Kasey was about to speak when a roaring noise at her back cut her off. It was such a remarkable and close sound that even the angriest protesters were jolted into a sudden silence.
Everyone turned around.
A pair of large headlights on the road came closer. To stare at these lights was like catching the eye of a Titan-like monster with a fierce, dazzling stare. Even the blackness that threatened to devour Hollywood was momentarily squashed in it presence.
The light approached the double arched gates.
Some people screamed. Others began to push their way through the impenetrable crowd in a bid to run away.
“Tanks!” they yelled. “They’re coming for us.”
Axel’s heart was thumping. He grabbed Kasey’s arm but it was an impotent gesture – they had no chance of making a sudden getaway from Paramount. They, along with Lars and Charlie, were too deep inside the crowd. They were trapped.
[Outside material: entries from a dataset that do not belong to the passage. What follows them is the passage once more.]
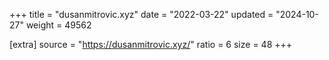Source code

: +++
title = "dusanmitrovic.xyz"
date = "2022-03-22"
updated = "2024-10-27"
weight = 49562

[extra]
source = "https://dusanmitrovic.xyz/"
ratio = 6
size = 48
+++
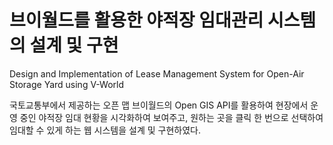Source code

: # 브이월드를 활용한 야적장 임대관리 시스템의 설계 및 구현

Design and Implementation of Lease Management System for Open-Air Storage Yard using V-World

국토교통부에서 제공하는 오픈 맵 브이월드의 Open GIS API를 활용하여 현장에서 운영 중인 야적장 임대 현황을 시각화하여 보여주고, 원하는 곳을 클릭 한 번으로 선택하여 임대할 수 있게 하는 웹 시스템을 설계 및 구현하였다.

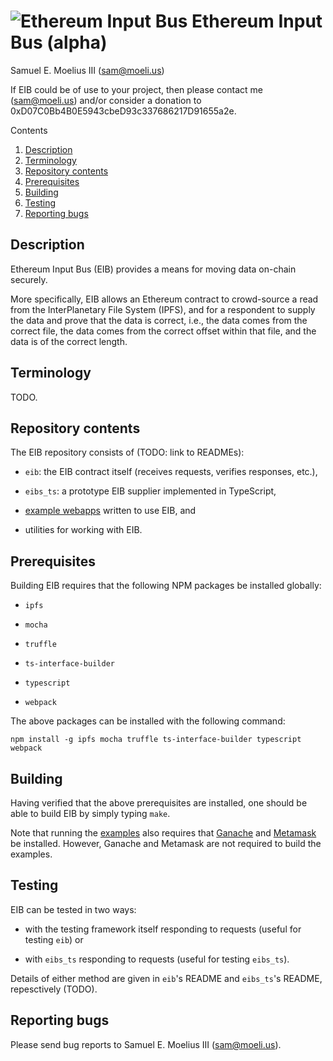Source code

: # ![](https://raw.githubusercontent.com/smoelius/ethereum_input_bus/master/doc/logo.svg?sanitize=true "Ethereum Input Bus") Ethereum Input Bus (alpha)

Samuel E. Moelius III (<sam@moeli.us>)

If EIB could be of use to your project, then please contact me (<sam@moeli.us>) and/or consider a
donation to 0xD07C0Bb4B0E5943cbeD93c337686217D91655a2e.


Contents
1. [Description](#user-content-description)
2. [Terminology](#user-content-terminology)
3. [Repository contents](#user-content-repository-contents)
4. [Prerequisites](#user-content-prerequisites)
5. [Building](#user-content-building)
6. [Testing](#user-content-testing)
7. [Reporting bugs](#user-content-reporting-bugs)


## Description

Ethereum Input Bus (EIB) provides a means for moving data on-chain securely.

More specifically, EIB allows an Ethereum contract to crowd-source a read from the InterPlanetary File
System (IPFS), and for a respondent to supply the data and prove that the data is correct, i.e., the data
comes from the correct file, the data comes from the correct offset within that file, and the data is
of the correct length.


## Terminology

TODO.


## Repository contents

The EIB repository consists of (TODO: link to READMEs):

  * `eib`: the EIB contract itself (receives requests, verifies responses, etc.),

  * `eibs_ts`: a prototype EIB supplier implemented in TypeScript,
  
  * [example webapps](examples/README.md) written to use EIB, and

  * utilities for working with EIB.


## Prerequisites

Building EIB requires that the following NPM packages be installed globally:

  * `ipfs`

  * `mocha`

  * `truffle`

  * `ts-interface-builder`

  * `typescript`

  * `webpack`

The above packages can be installed with the following command:

    npm install -g ipfs mocha truffle ts-interface-builder typescript webpack


## Building

Having verified that the above prerequisites are installed, one should be able to build EIB by simply
typing `make`.

Note that running the [examples](examples/README.md) also requires that
[Ganache](https://truffleframework.com/ganache) and [Metamask](https://metamask.io/) be installed.
However, Ganache and Metamask are not required to build the examples.


## Testing

EIB can be tested in two ways:

  * with the testing framework itself responding to requests (useful for testing `eib`) or

  * with `eibs_ts` responding to requests (useful for testing `eibs_ts`).

Details of either method are given in `eib`'s README and `eibs_ts`'s README, repesctively (TODO).


## Reporting bugs

Please send bug reports to Samuel E. Moelius III (sam@moeli.us).

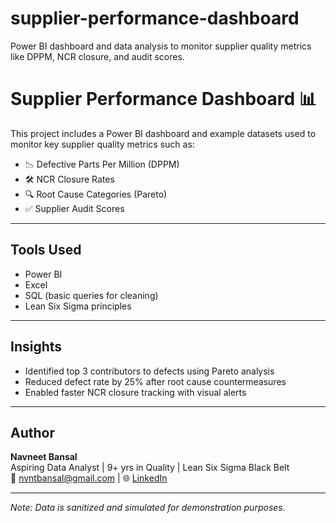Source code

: # supplier-performance-dashboard
Power BI dashboard and data analysis to monitor supplier quality metrics like DPPM, NCR closure, and audit scores.
# Supplier Performance Dashboard 📊

This project includes a Power BI dashboard and example datasets used to monitor key supplier quality metrics such as:

- 📉 Defective Parts Per Million (DPPM)
- 🛠️ NCR Closure Rates
- 🔍 Root Cause Categories (Pareto)
- ✅ Supplier Audit Scores

---

## Tools Used
- Power BI
- Excel
- SQL (basic queries for cleaning)
- Lean Six Sigma principles

---

## Insights
- Identified top 3 contributors to defects using Pareto analysis
- Reduced defect rate by 25% after root cause countermeasures
- Enabled faster NCR closure tracking with visual alerts

---

## Author
**Navneet Bansal**  
Aspiring Data Analyst | 9+ yrs in Quality | Lean Six Sigma Black Belt  
📧 nvntbansal@gmail.com | 🌐 [LinkedIn](https://www.linkedin.com/in/YOUR-ID)

---

*Note: Data is sanitized and simulated for demonstration purposes.*
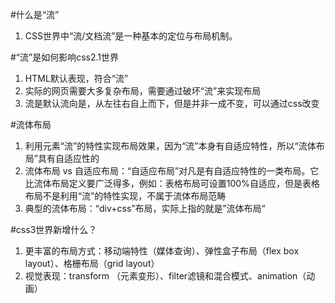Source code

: #什么是“流”
1.  CSS世界中“流/文档流”是一种基本的定位与布局机制。

#“流”是如何影响css2.1世界
1.  HTML默认表现，符合“流”
1.  实际的网页需要大多复杂布局，需要通过破坏“流”来实现布局
1.  流是默认流向是，从左往右自上而下，但是并非一成不变，可以通过css改变

#流体布局
1.  利用元素“流”的特性实现布局效果，因为“流”本身有自适应特性，所以“流体布局”具有自适应性的
1. 流体布局 vs 自适应布局：“自适应布局”对凡是有自适应特性的一类布局。它比流体布局定义要广泛得多，例如：表格布局可设置100%自适应，但是表格布局不是利用“流”的特性实现，不属于流体布局范畴
1.   典型的流体布局：“div+css”布局，实际上指的就是”流体布局“

#css3世界新增什么？
1. 更丰富的布局方式：移动端特性（媒体查询）、弹性盒子布局（flex box layout）、格栅布局（grid layout）
1. 视觉表现：transform （元素变形）、filter滤镜和混合模式、animation（动画）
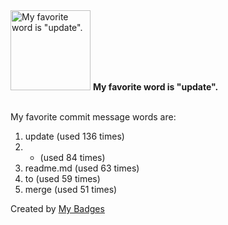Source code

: <img src="https://github.com/my-badges/my-badges/blob/master/src/all-badges/favorite-word/favorite-word.png?raw=true" alt="My favorite word is &quot;update&quot;." title="My favorite word is &quot;update&quot;." width="128">
<strong>My favorite word is &quot;update&quot;.</strong>
<br><br>

My favorite commit message words are:

1. update (used 136 times)
2. - (used 84 times)
3. readme.md (used 63 times)
4. to (used 59 times)
5. merge (used 51 times)


Created by <a href="https://github.com/my-badges/my-badges">My Badges</a>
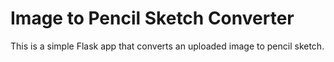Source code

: # Image to Pencil Sketch Converter


This is a simple Flask app that converts an uploaded image to pencil sketch.
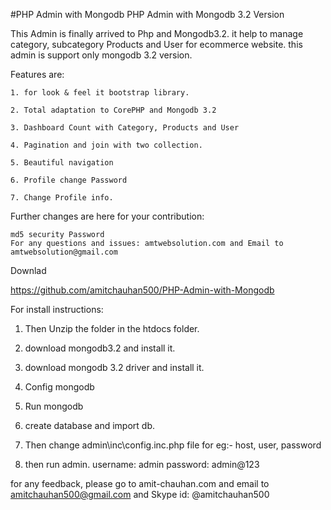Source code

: #PHP Admin with Mongodb
PHP Admin with Mongodb 3.2 Version

This Admin is finally arrived to Php and Mongodb3.2. it help to manage category, subcategory Products and User for ecommerce website. this admin is support only mongodb 3.2 version.

Features are:

    1. for look & feel it bootstrap library.

    2. Total adaptation to CorePHP and Mongodb 3.2
    
    3. Dashboard Count with Category, Products and User
    
    4. Pagination and join with two collection.
    
    5. Beautiful navigation
    
    6. Profile change Password
    
    7. Change Profile info.
    

Further changes are here for your contribution:

    md5 security Password
    For any questions and issues: amtwebsolution.com and Email to amtwebsolution@gmail.com

Downlad

https://github.com/amitchauhan500/PHP-Admin-with-Mongodb

For install instructions:

   1. Then Unzip the folder in the htdocs folder.
  
   2. download mongodb3.2 and install it.
   
   3. download mongodb 3.2 driver and install it.
   
   4. Config mongodb
   
   5. Run mongodb
   
   6. create database and import db.
   
   7. Then change admin\inc\config.inc.php file for eg:- host, user, password
   
   8. then run admin. username: admin password: admin@123
   
for any feedback, please go to amit-chauhan.com and email to amitchauhan500@gmail.com and Skype id: @amitchauhan500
A second pair of headlights appeared behind the first vehicle. Both machines snarled in unison as they roamed down Melr
ose, a pair of large predators closing in on their prey.
Axel wasn’t sure if the road was shaking or it was just his legs.
Lars, usually the first to panic, was surprisingly calm. When he smiled at the incoming monsters, Axel began to think he was dreaming. Or that his friend had gone legitimately mad. Surely Lars wasn’t relieved to see the enemy closing in? God knows what awaited all American citizens as these foreign invaders rode into Hollywood on their tanks and trucks, foreign flags flapping in the breeze, devil grins gloating over the destruction of the nation.
“Lars?” Axel said. “What the fuck man?”
But Lars was still smiling.
“Don’t you see?” he said. “I see.”
And a moment later, so did everyone else.
“Holeeeeeeeee shit!” Axel screamed, peering through a gap in between the crowd. Before he knew it he was laughing and jumping up and down, throwing his arms around Kasey, Lars and Charlie. A weight had fallen from his shoulders. The nightmare was far from over of course, but this was the morale boost they needed.
It was a break. A goddamn break, at long last.
“We’re going to be alright,” Axel told his friends. “ Look you guys. The cavalry’s arrived.”
Chapter 3
The Monster Bus-Tanks, known as MBTs, were about twenty-five feet tall. Give or take. They were wider than a regular bus with chromium plated exteriors and protruding steel-grille bumpers, which made them look like transport from a harsh and unforgiving, desert-landscape future. Sharp machete-like spears stood out at the front, nicely complimenting the vicious bumper-teeth.
The first MBT driving down Melrose Avenue was blood red in color. The one at its tail was dark blue, the shade of a deep pool of water.
Black machine gun barrels, every bit as flexible as human limbs, jutted out from either side of both Monster Bus-Tanks.
“Jaws and Kong,” Kasey said, grinning. “They’re here to help us.”
“Thank God,” Charlie said, groaning with relief. “But who’s in them?”
This sudden change in mood, from despair to joy, was jarring. It was also infectious, spreading across the crowd instantly. The crowd knew the MBTs, knew that their appearance on Melrose had nothing to do with the invaders. Jaws and Kong were two of three MBTs featured in Paramount’s biggest TV show, Goliath, which was currently in its fifth season and still going strong. Goliath followed the adventures of hard-bitten loner, Chuck Kowalski, played by actor and former UFC heavyweight champion Butch Nolan. Kowalski, along with several other characters in the show, lived in a zombie-ridden, post-apocalyptic America, driving around the barren wasteland in the MBTs, searching for a cure for the manmade disease that gave rise to the plague of undead.